Saved entries:
========
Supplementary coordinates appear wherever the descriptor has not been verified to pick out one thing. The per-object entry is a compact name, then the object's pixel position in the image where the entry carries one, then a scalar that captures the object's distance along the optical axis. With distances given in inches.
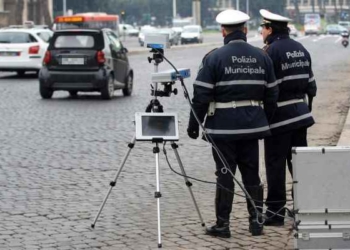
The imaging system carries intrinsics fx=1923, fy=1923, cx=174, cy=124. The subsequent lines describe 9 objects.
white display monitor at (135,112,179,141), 601.6
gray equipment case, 533.4
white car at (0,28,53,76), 2322.8
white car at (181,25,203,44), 6119.3
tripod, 594.6
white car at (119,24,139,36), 6814.4
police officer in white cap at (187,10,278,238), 598.8
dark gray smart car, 1680.5
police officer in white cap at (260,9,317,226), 646.1
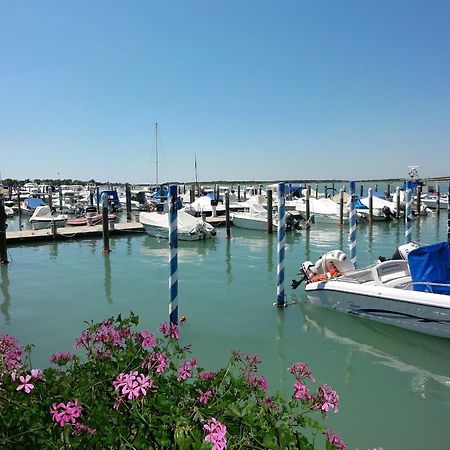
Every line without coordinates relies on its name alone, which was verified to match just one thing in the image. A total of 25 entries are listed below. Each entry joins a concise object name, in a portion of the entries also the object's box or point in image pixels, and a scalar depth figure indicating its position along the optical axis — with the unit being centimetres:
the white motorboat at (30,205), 3434
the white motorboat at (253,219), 2503
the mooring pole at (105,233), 1744
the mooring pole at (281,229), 938
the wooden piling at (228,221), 2240
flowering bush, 190
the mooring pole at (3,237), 1426
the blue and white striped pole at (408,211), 1343
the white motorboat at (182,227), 2088
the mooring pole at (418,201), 3171
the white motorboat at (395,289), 785
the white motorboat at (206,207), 3028
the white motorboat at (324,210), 2842
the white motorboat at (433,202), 3916
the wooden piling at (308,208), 2768
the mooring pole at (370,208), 2841
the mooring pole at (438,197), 3376
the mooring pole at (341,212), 2685
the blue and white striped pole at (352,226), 1224
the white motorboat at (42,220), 2509
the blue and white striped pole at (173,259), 810
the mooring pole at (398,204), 2945
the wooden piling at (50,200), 3677
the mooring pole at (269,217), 2383
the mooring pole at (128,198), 3773
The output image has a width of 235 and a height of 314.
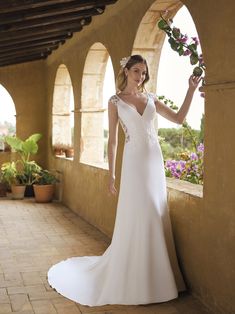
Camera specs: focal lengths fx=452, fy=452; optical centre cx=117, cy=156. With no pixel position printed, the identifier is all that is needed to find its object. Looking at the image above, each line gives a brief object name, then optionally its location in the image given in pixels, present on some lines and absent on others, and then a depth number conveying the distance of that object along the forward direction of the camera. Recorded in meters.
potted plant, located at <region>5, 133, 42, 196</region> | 9.27
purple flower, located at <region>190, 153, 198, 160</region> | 4.62
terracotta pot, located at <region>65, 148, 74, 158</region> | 8.96
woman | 3.46
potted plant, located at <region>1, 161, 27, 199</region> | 9.13
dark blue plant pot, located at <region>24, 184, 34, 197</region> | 9.54
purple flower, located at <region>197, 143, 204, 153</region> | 4.45
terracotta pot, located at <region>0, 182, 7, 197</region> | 9.73
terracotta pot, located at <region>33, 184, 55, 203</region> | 8.68
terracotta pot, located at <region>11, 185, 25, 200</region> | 9.12
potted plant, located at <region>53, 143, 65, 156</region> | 9.23
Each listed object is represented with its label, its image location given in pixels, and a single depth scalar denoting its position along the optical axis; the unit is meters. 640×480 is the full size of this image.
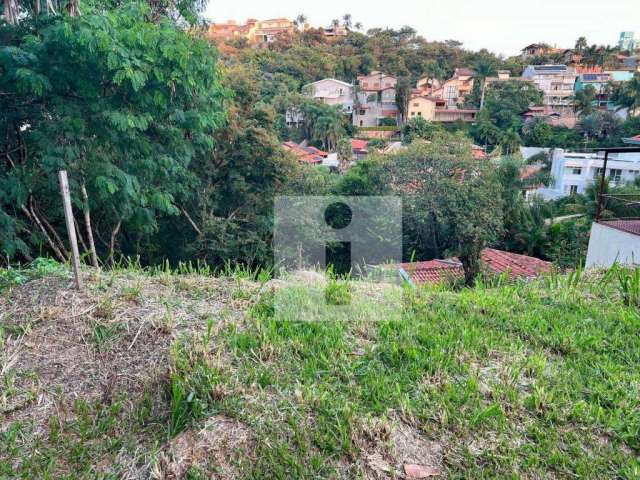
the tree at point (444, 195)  12.17
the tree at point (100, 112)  4.47
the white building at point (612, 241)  5.79
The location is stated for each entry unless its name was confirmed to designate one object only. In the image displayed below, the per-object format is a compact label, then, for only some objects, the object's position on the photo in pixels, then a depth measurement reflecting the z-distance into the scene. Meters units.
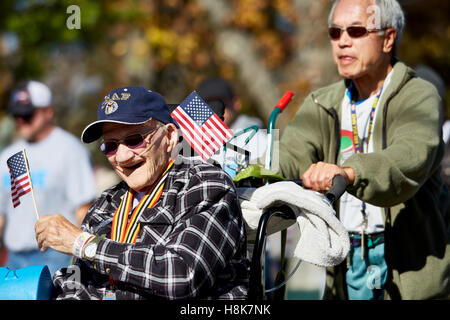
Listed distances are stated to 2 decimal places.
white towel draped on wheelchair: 5.63
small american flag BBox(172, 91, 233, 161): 6.55
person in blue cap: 5.56
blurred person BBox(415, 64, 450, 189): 12.24
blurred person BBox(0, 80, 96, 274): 11.41
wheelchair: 5.63
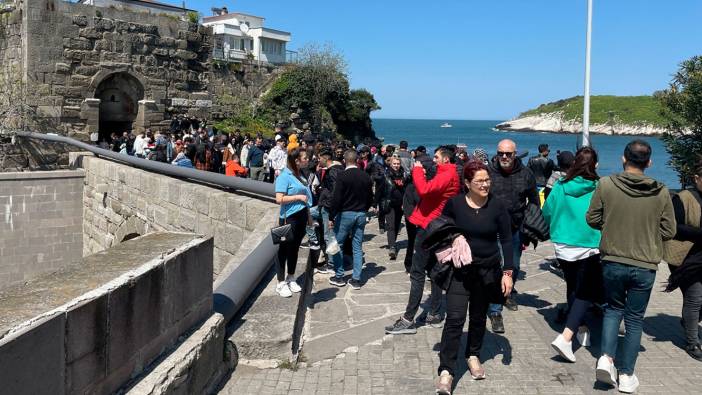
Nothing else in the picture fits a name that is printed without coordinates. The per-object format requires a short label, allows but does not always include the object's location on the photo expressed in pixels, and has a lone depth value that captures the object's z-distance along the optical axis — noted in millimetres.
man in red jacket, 5363
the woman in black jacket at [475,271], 4344
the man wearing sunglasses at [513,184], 6000
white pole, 13398
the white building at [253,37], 57844
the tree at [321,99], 27859
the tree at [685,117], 12969
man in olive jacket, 4371
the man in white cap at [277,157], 12648
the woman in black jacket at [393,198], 8703
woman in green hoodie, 5090
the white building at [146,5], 35781
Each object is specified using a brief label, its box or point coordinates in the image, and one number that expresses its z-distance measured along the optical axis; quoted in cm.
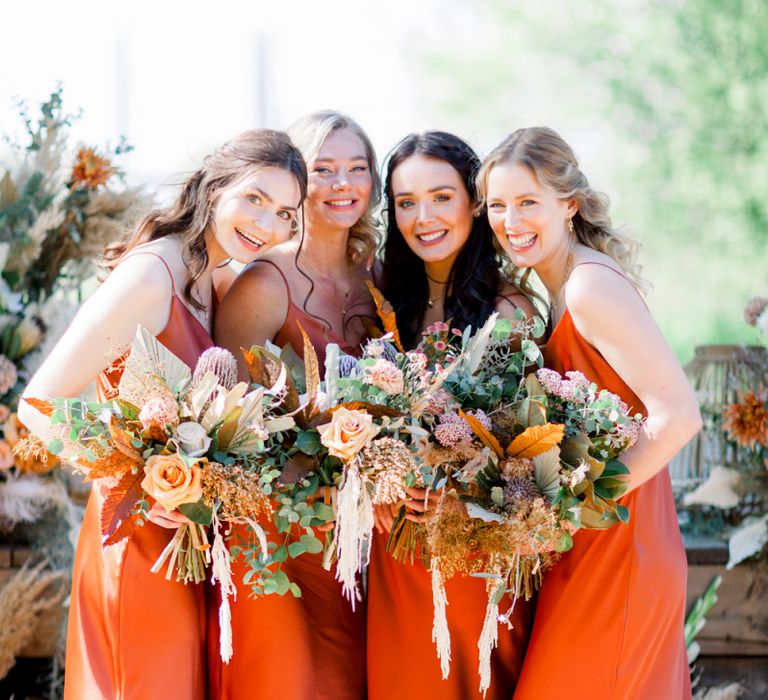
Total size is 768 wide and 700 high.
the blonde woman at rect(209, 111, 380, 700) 310
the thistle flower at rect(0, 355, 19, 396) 429
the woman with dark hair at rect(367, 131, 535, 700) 324
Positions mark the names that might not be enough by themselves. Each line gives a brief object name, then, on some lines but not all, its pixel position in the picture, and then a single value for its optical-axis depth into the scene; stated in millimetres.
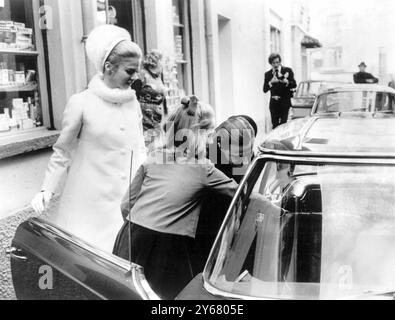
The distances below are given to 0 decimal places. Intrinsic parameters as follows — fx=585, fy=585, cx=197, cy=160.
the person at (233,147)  3098
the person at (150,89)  5426
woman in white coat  3008
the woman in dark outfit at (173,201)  2537
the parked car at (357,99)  7301
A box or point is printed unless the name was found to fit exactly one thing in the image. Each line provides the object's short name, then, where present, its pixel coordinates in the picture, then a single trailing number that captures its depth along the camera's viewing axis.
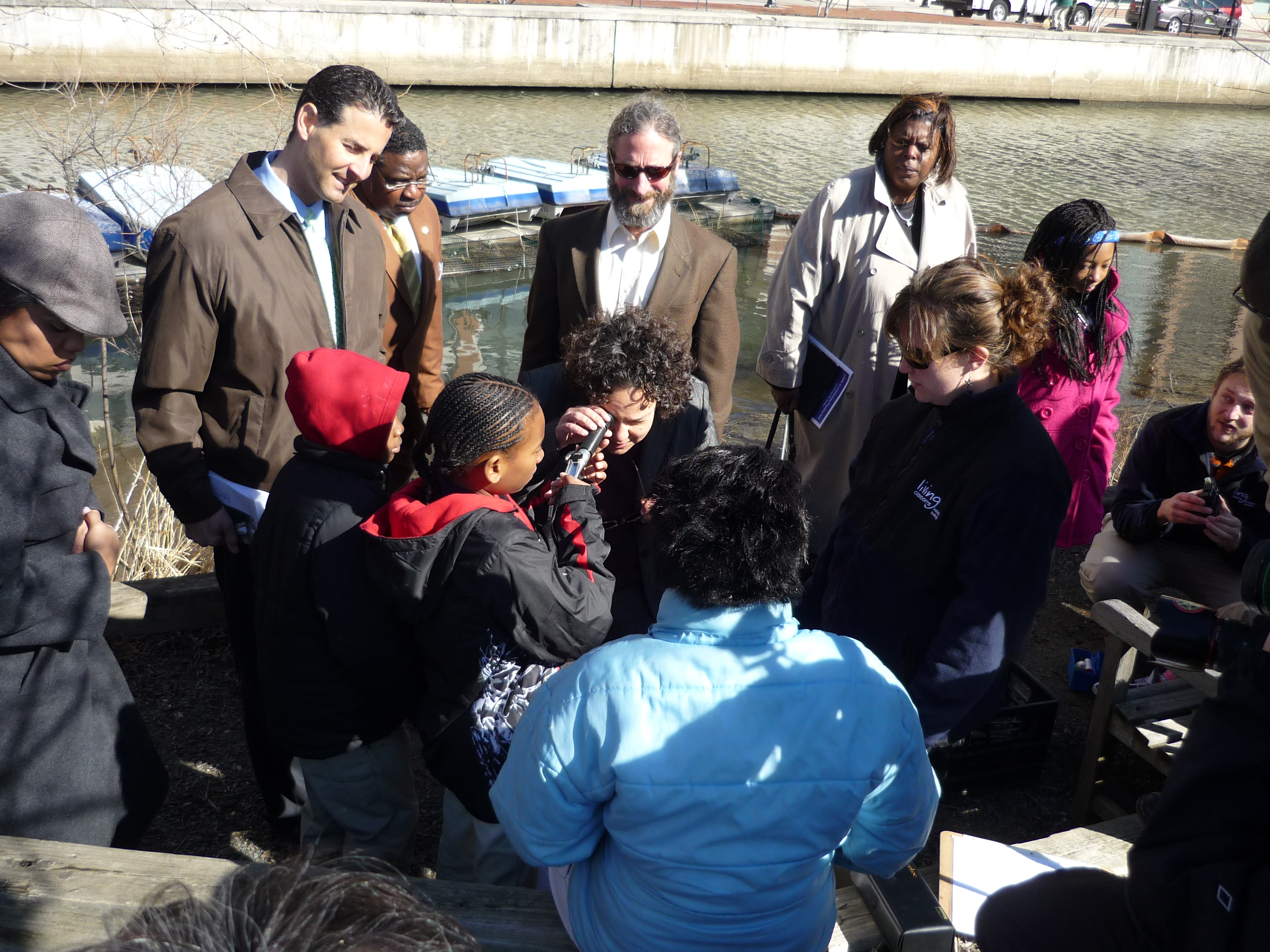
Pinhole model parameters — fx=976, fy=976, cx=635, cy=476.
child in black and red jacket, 2.02
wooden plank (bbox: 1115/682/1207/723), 2.99
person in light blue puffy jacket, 1.51
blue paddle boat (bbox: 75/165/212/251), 7.22
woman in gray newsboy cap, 1.93
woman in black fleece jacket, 2.25
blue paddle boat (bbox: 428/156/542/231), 13.05
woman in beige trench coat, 3.81
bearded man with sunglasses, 3.38
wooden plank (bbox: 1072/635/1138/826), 2.96
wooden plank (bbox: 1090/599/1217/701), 2.63
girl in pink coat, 3.58
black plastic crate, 3.11
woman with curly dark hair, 2.76
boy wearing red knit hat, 2.18
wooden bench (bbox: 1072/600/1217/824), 2.91
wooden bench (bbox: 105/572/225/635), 3.63
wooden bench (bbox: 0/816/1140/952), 1.60
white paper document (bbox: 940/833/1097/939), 2.17
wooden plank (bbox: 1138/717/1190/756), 2.91
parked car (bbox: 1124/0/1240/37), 29.56
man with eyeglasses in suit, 3.59
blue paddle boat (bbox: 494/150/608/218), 13.65
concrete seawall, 20.30
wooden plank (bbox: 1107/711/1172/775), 2.91
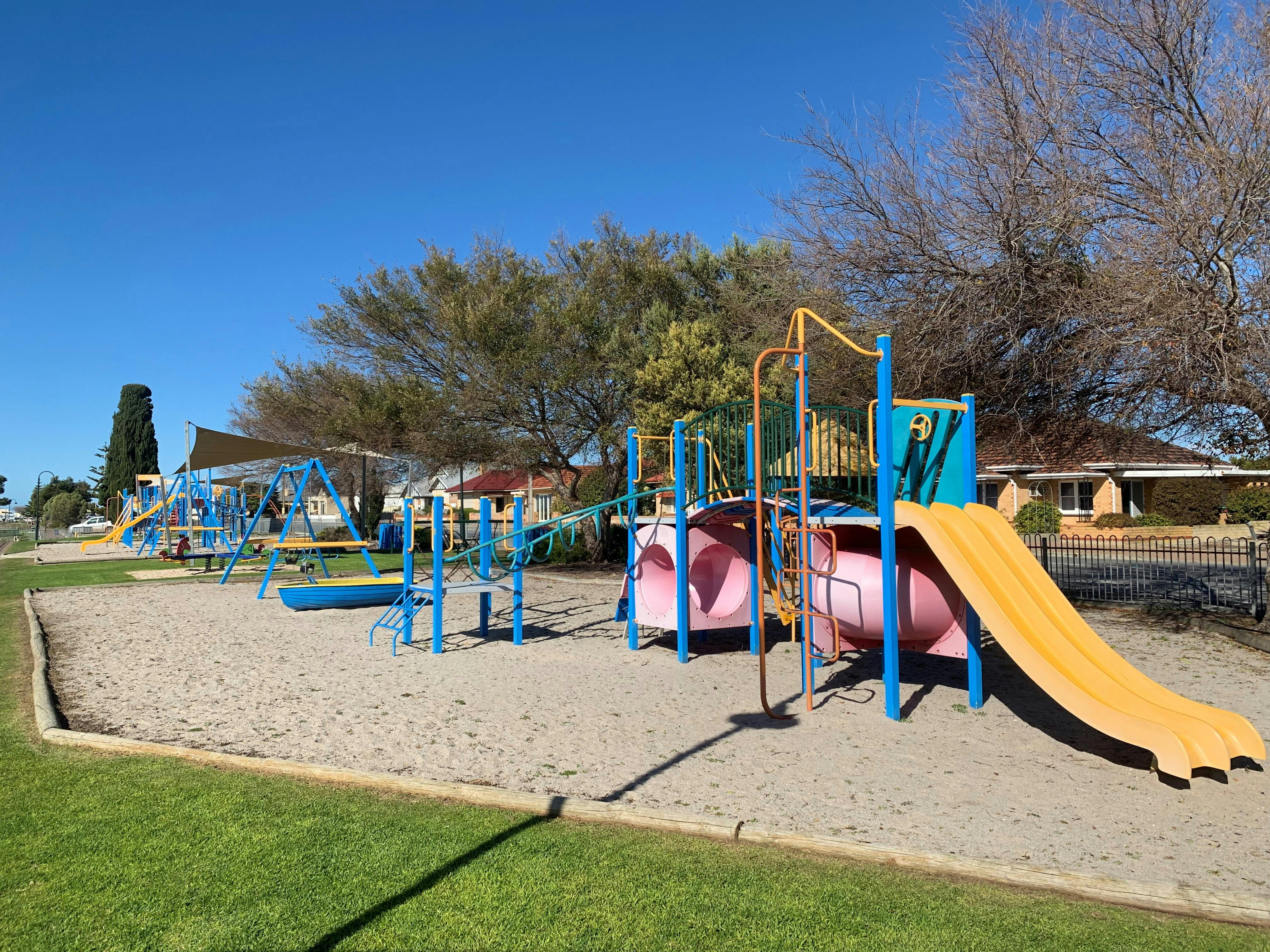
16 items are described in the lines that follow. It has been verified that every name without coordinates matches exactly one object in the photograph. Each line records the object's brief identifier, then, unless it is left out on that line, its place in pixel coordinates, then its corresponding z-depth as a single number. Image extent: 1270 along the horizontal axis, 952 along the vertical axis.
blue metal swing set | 13.52
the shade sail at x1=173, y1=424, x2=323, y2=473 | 21.25
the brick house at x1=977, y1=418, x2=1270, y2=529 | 28.69
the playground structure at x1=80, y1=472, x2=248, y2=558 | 23.47
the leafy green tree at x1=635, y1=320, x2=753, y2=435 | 16.84
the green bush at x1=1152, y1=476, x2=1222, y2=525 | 30.45
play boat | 13.05
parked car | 55.75
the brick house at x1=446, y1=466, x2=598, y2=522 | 50.03
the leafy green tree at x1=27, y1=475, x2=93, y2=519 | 101.06
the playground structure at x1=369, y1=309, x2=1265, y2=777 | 5.52
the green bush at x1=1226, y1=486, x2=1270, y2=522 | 30.02
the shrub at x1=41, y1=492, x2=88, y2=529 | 76.19
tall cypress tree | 61.56
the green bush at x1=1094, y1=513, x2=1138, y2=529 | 30.61
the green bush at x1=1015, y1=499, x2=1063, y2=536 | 30.94
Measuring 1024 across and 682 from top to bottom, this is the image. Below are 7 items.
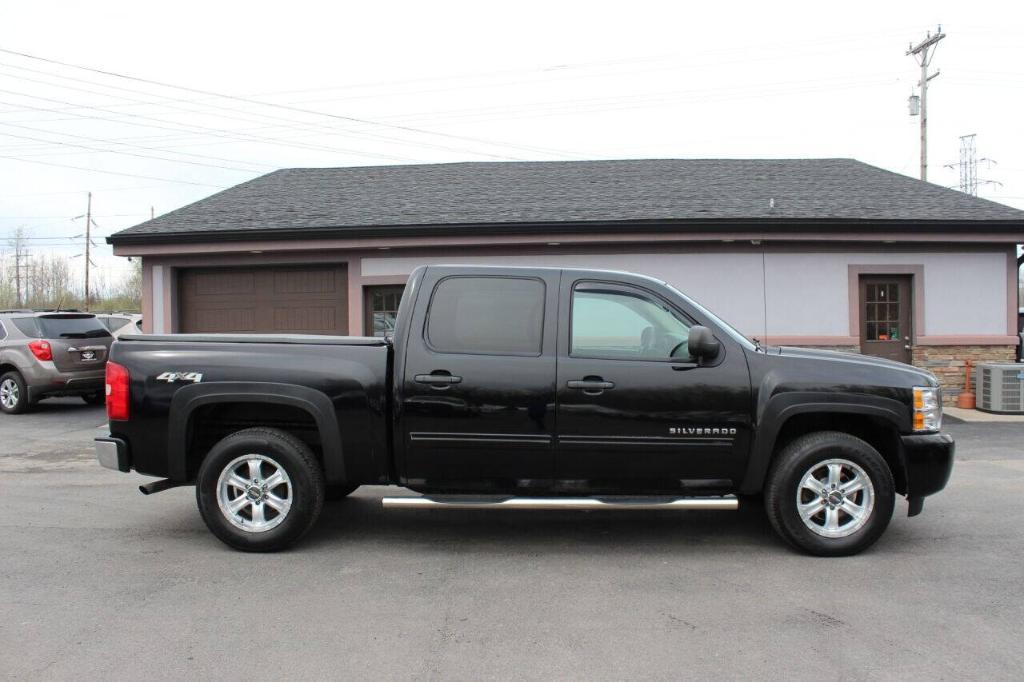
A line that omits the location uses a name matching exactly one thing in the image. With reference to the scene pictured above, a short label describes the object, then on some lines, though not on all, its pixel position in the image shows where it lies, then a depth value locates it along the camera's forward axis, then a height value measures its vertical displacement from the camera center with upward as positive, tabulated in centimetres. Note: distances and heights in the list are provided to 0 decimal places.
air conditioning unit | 1168 -90
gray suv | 1226 -39
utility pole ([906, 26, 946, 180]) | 2894 +1039
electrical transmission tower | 4203 +905
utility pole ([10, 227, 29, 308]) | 6211 +564
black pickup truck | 496 -54
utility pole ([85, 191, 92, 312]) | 5542 +810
========
» Work required
May I have only the lines from the start of the data through the line containing "the blue and white striped pole at (352,226), 1224", both included, reproduced exactly and without the pictures?

» Output
Supplementary coordinates appear wherever the descriptor has not been verified to pick out one thing. The per-object entry is a compact name, then the object's pixel position in the image where the entry carries one, then a scalar that captures the object's distance along the optical axis. With distances given in inches.
The imaging system carries intrinsics fx=1923, fy=1923, cx=174, cy=124. The subsequent lines describe 9 objects.
white display monitor at (135,112,179,141), 601.6
gray equipment case, 533.4
white car at (0,28,53,76), 2322.8
white car at (181,25,203,44), 6119.3
tripod, 594.6
white car at (119,24,139,36), 6814.4
police officer in white cap at (187,10,278,238), 598.8
dark gray smart car, 1680.5
police officer in white cap at (260,9,317,226), 646.1
Every line without coordinates relies on its name alone, which was verified to match just one thing in the image. A total of 25 entries are listed below. Each entry joins a concise object name, in a portion of the entries also the object's box or point in image pixels, and a scalar depth figure indicating its position along the optical axis — with the unit being centimetres:
the white motorboat at (30,205), 3434
the white motorboat at (253,219), 2503
the mooring pole at (105,233), 1744
the mooring pole at (281,229), 938
the wooden piling at (228,221), 2240
flowering bush, 190
the mooring pole at (3,237), 1426
the blue and white striped pole at (408,211), 1343
the white motorboat at (182,227), 2088
the mooring pole at (418,201), 3171
the white motorboat at (395,289), 785
the white motorboat at (206,207), 3028
the white motorboat at (324,210), 2842
the white motorboat at (433,202), 3916
the wooden piling at (308,208), 2768
the mooring pole at (370,208), 2841
the mooring pole at (438,197), 3376
the mooring pole at (341,212), 2685
the blue and white striped pole at (352,226), 1224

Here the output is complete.